One of the Mosul gunmen, sounding a lot like John Ashcroft, said, "I swear by God almighty. Our retaliation will be severe."

Even stranger, a hapless resident's lament took on the familiar syntax and rhythm, at least in translation into English, of Yinglish: "This is the democracy of Ayad Allawi, to give us during the day mortar shells and at night bombs?"

With more than 50 shooting days left before Election Day, that January 30 celebration of democracy looks pretty shaky. The Daily Star (Beirut) puts the weekend carnage at 90 and, like many other outlets, reports former U.N. envoy to Iraq Lakhdar Brahimi as saying that the vote could take place only "if first and foremost, security improves."

Also sounding an ominous note was Arizona senator John McCain, who said Sunday, as the Beirut paper quoted him:

Many of us, as long as a year and a half ago, said [the Pentagon must send] more people there. You've got to have more linguists, you've got to have more special forces—you've got to have, and the Pentagon has reluctantly, obviously, gradually made some increases.
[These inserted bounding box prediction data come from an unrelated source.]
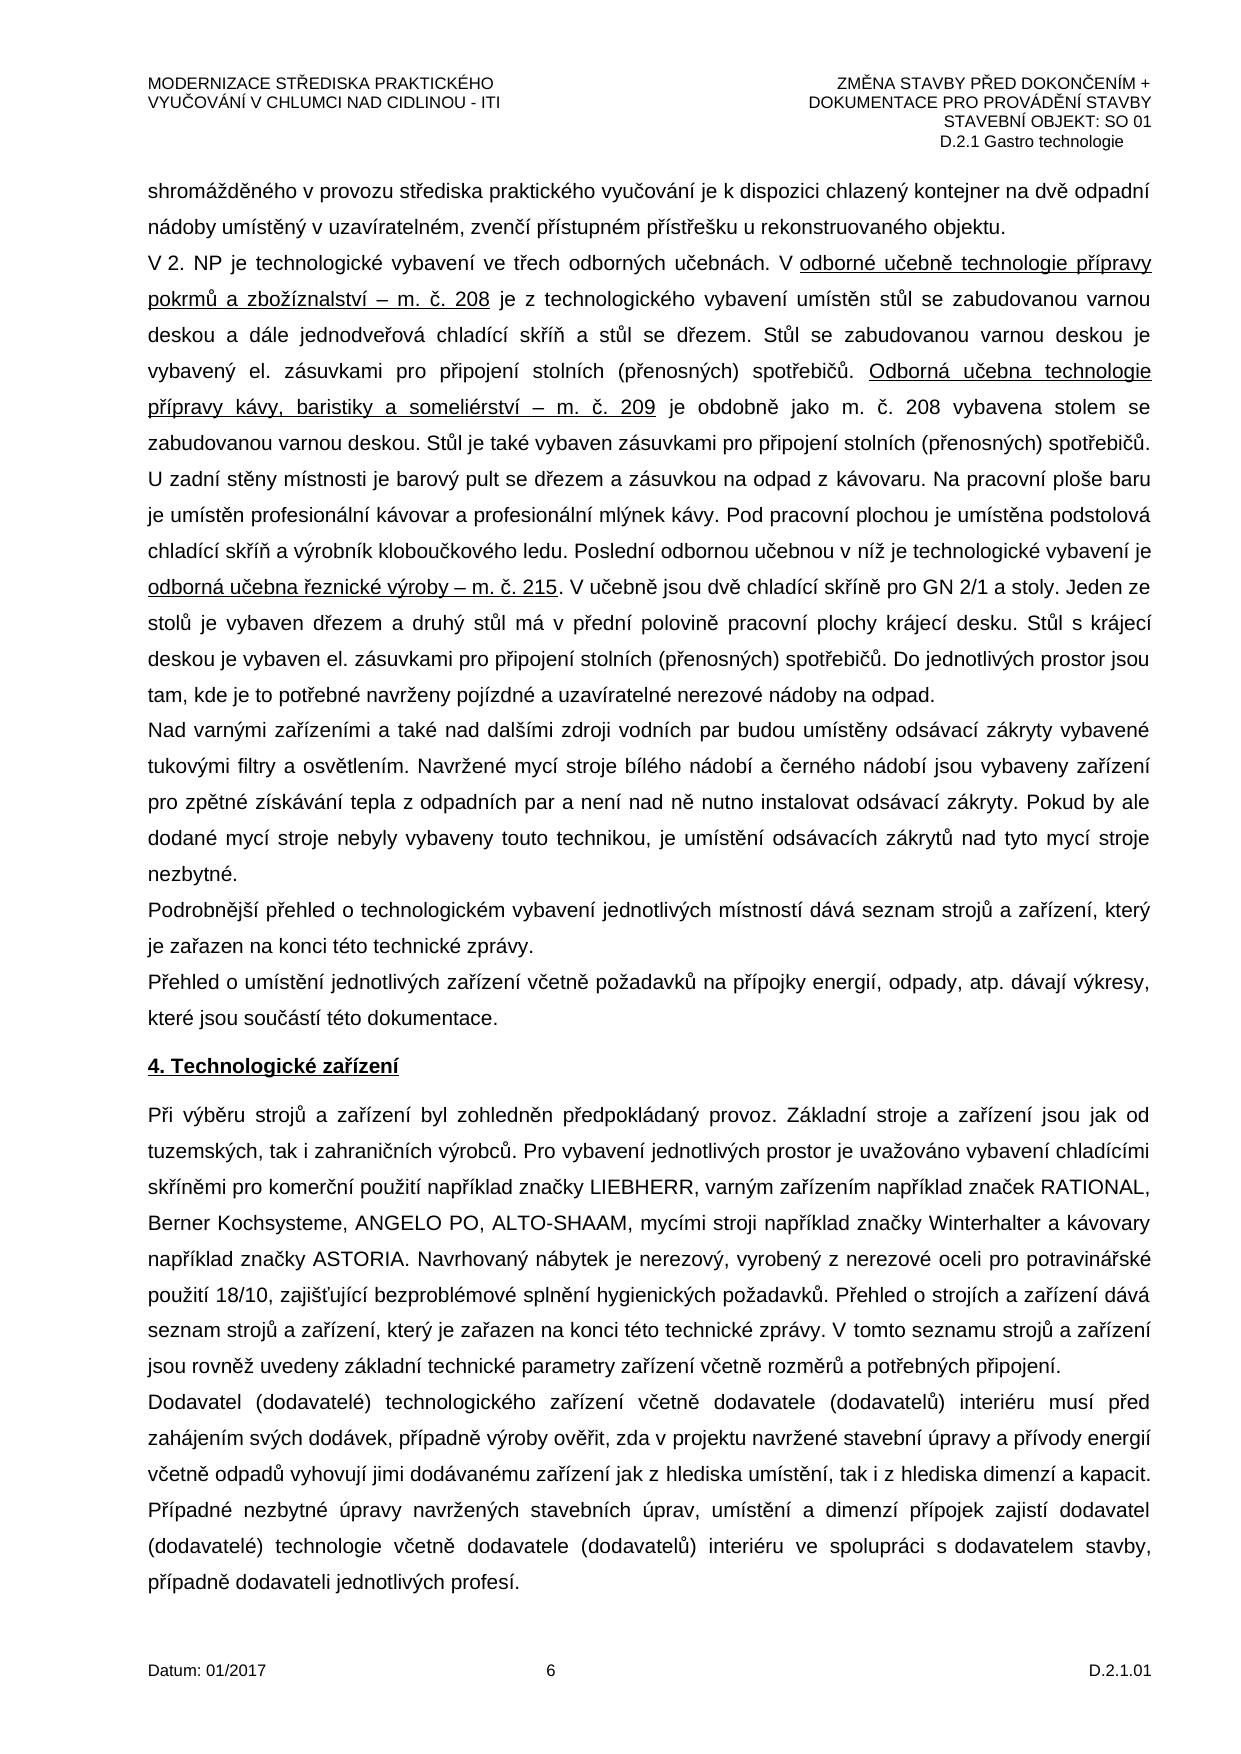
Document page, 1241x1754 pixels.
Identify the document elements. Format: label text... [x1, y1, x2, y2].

text Při výběru strojů a zařízení byl zohledněn předpokládaný provoz. Základní stroje a zařízení jsou jak od tuzemských, tak i zahraničních výrobců. Pro vybavení jednotlivých prostor je uvažováno vybavení chladícími skříněmi pro komerční použití například značky LIEBHERR, varným zařízením například značek RATIONAL, Berner Kochsysteme, ANGELO PO, ALTO-SHAAM, mycími stroji například značky Winterhalter a kávovary například značky ASTORIA. Navrhovaný nábytek je nerezový, vyrobený z nerezové oceli pro potravinářské použití 18/10, zajišťující bezproblémové splnění hygienických požadavků. Přehled o strojích a zařízení dává seznam strojů a zařízení, který je zařazen na konci této technické zprávy. V tomto seznamu strojů a zařízení jsou rovněž uvedeny základní technické parametry zařízení včetně rozměrů a potřebných připojení. [148, 1103, 1152, 1378]
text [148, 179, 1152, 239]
text 4. Technologické zařízení [148, 1054, 1152, 1078]
text Přehled o umístění jednotlivých zařízení včetně požadavků na přípojky energií, odpady, atp. dávají výkresy, které jsou součástí této dokumentace. [148, 970, 1152, 1030]
text V 2. NP je technologické vybavení ve třech odborných učebnách. V odborné učebně technologie přípravy pokrmů a zbožíznalství – m. č. 208 je z technologického vybavení umístěn stůl se zabudovanou varnou deskou a dále jednodveřová chladící skříň a stůl se dřezem. Stůl se zabudovanou varnou deskou je vybavený el. zásuvkami pro připojení stolních (přenosných) spotřebičů. Odborná učebna technologie přípravy kávy, baristiky a someliérství – m. č. 209 je obdobně jako m. č. 208 vybavena stolem se zabudovanou varnou deskou. Stůl je také vybaven zásuvkami pro připojení stolních (přenosných) spotřebičů. U zadní stěny místnosti je barový pult se dřezem a zásuvkou na odpad z kávovaru. Na pracovní ploše baru je umístěn profesionální kávovar a profesionální mlýnek kávy. Pod pracovní plochou je umístěna podstolová chladící skříň a výrobník kloboučkového ledu. Poslední odbornou učebnou v níž je technologické vybavení je odborná učebna řeznické výroby – m. č. 215. V učebně jsou dvě chladící skříně pro GN 2/1 a stoly. Jeden ze stolů je vybaven dřezem a druhý stůl má v přední polovině pracovní plochy krájecí desku. Stůl s krájecí deskou je vybaven el. zásuvkami pro připojení stolních (přenosných) spotřebičů. Do jednotlivých prostor jsou tam, kde je to potřebné navrženy pojízdné a uzavíratelné nerezové nádoby na odpad. [148, 251, 1152, 706]
text Podrobnější přehled o technologickém vybavení jednotlivých místností dává seznam strojů a zařízení, který je zařazen na konci této technické zprávy. [148, 898, 1152, 958]
text Nad varnými zařízeními a také nad dalšími zdroji vodních par budou umístěny odsávací zákryty vybavené tukovými filtry a osvětlením. Navržené mycí stroje bílého nádobí a černého nádobí jsou vybaveny zařízení pro zpětné získávání tepla z odpadních par a není nad ně nutno instalovat odsávací zákryty. Pokud by ale dodané mycí stroje nebyly vybaveny touto technikou, je umístění odsávacích zákrytů nad tyto mycí stroje nezbytné. [148, 718, 1152, 886]
text Dodavatel (dodavatelé) technologického zařízení včetně dodavatele (dodavatelů) interiéru musí před zahájením svých dodávek, případně výroby ověřit, zda v projektu navržené stavební úpravy a přívody energií včetně odpadů vyhovují jimi dodávanému zařízení jak z hlediska umístění, tak i z hlediska dimenzí a kapacit. Případné nezbytné úpravy navržených stavebních úprav, umístění a dimenzí přípojek zajistí dodavatel (dodavatelé) technologie včetně dodavatele (dodavatelů) interiéru ve spolupráci s dodavatelem stavby, případně dodavateli jednotlivých profesí. [148, 1390, 1152, 1594]
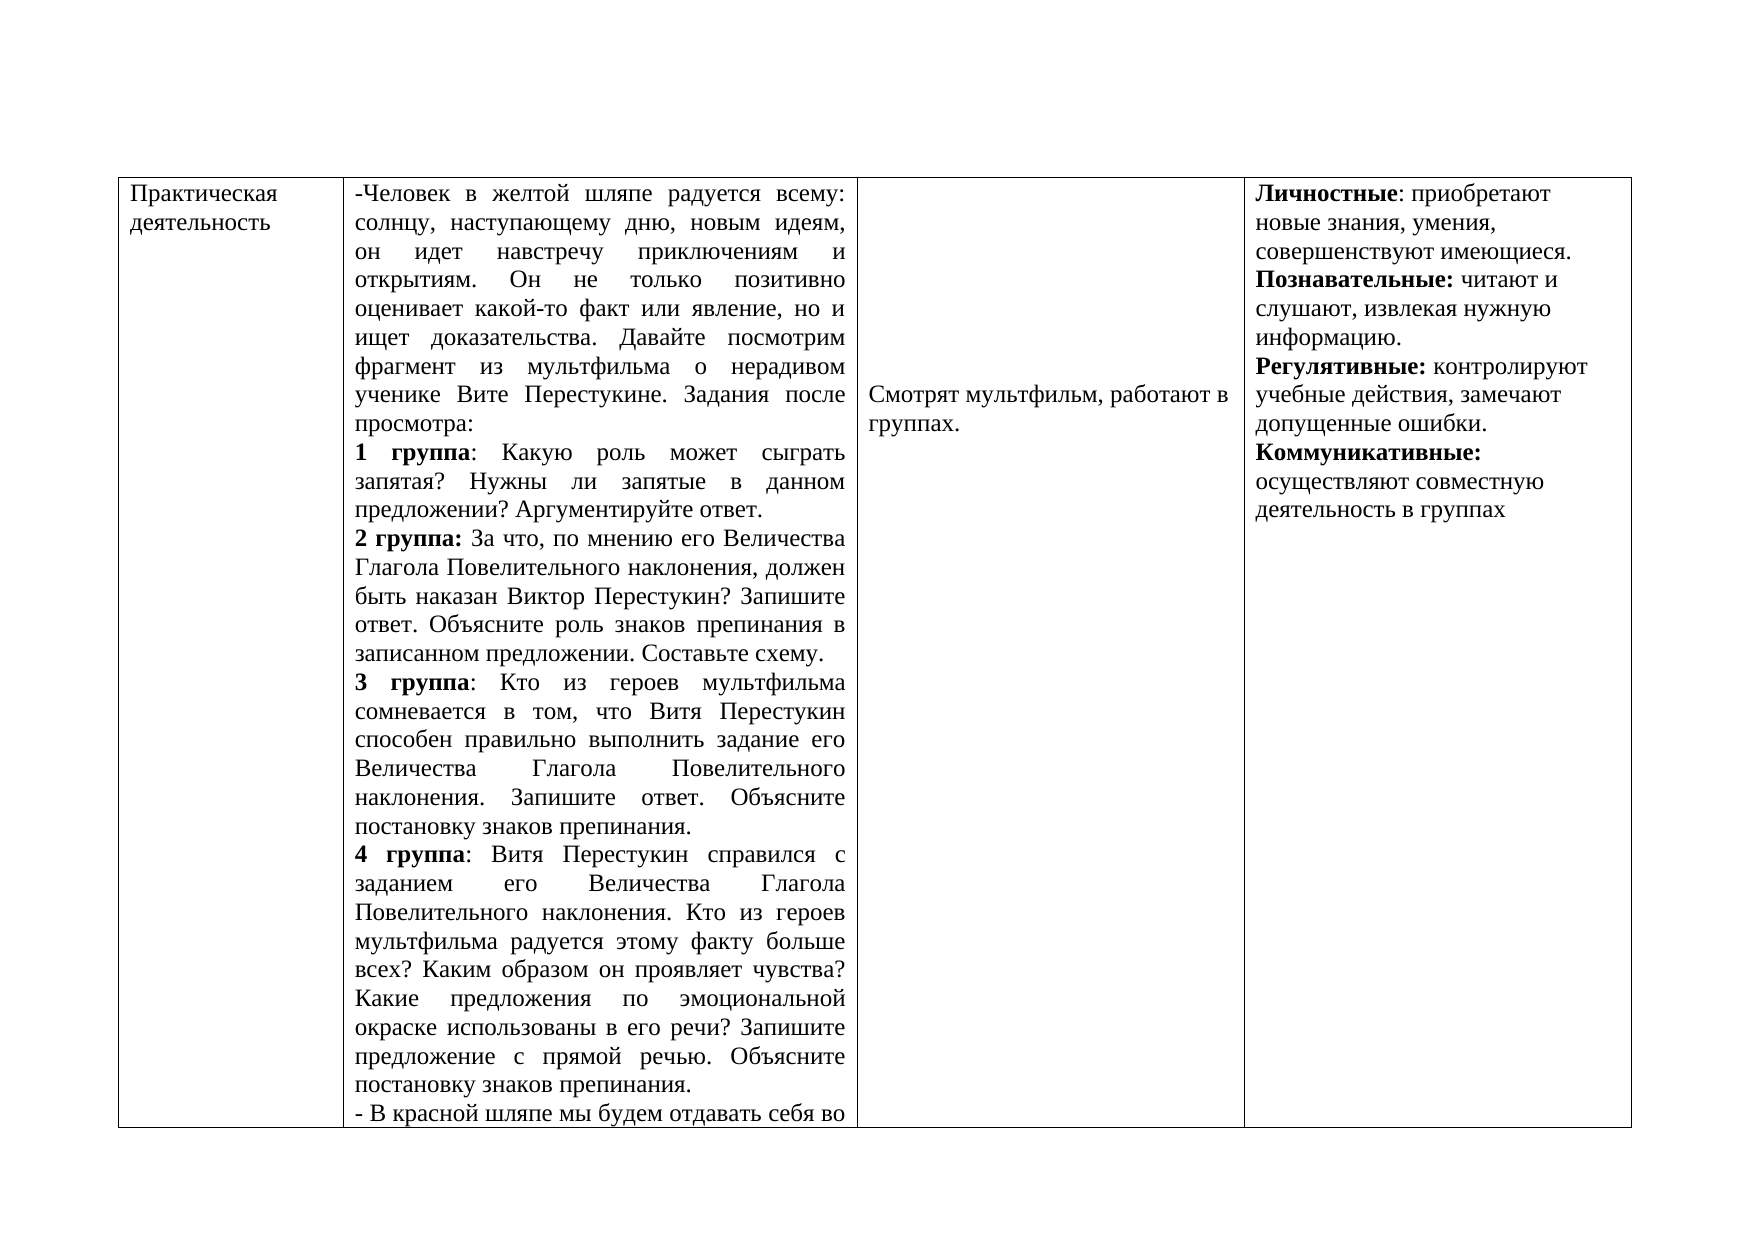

And the problem when you react, you have to extend people on duty there, which is terrible for morale.

But to get the proper perspective, go to the official White House site and read Bush's newly updated "Record of Achievement."

With a tone reminiscent of a Commando Cody cliffhanger serial from the early '50s, Bush's Chapter 1 is "Waging and Winning the War on Terror." No surprise that Bush's propaganda sounds so familiar: Cody, after all, styled himself as "sky marshal of the universe."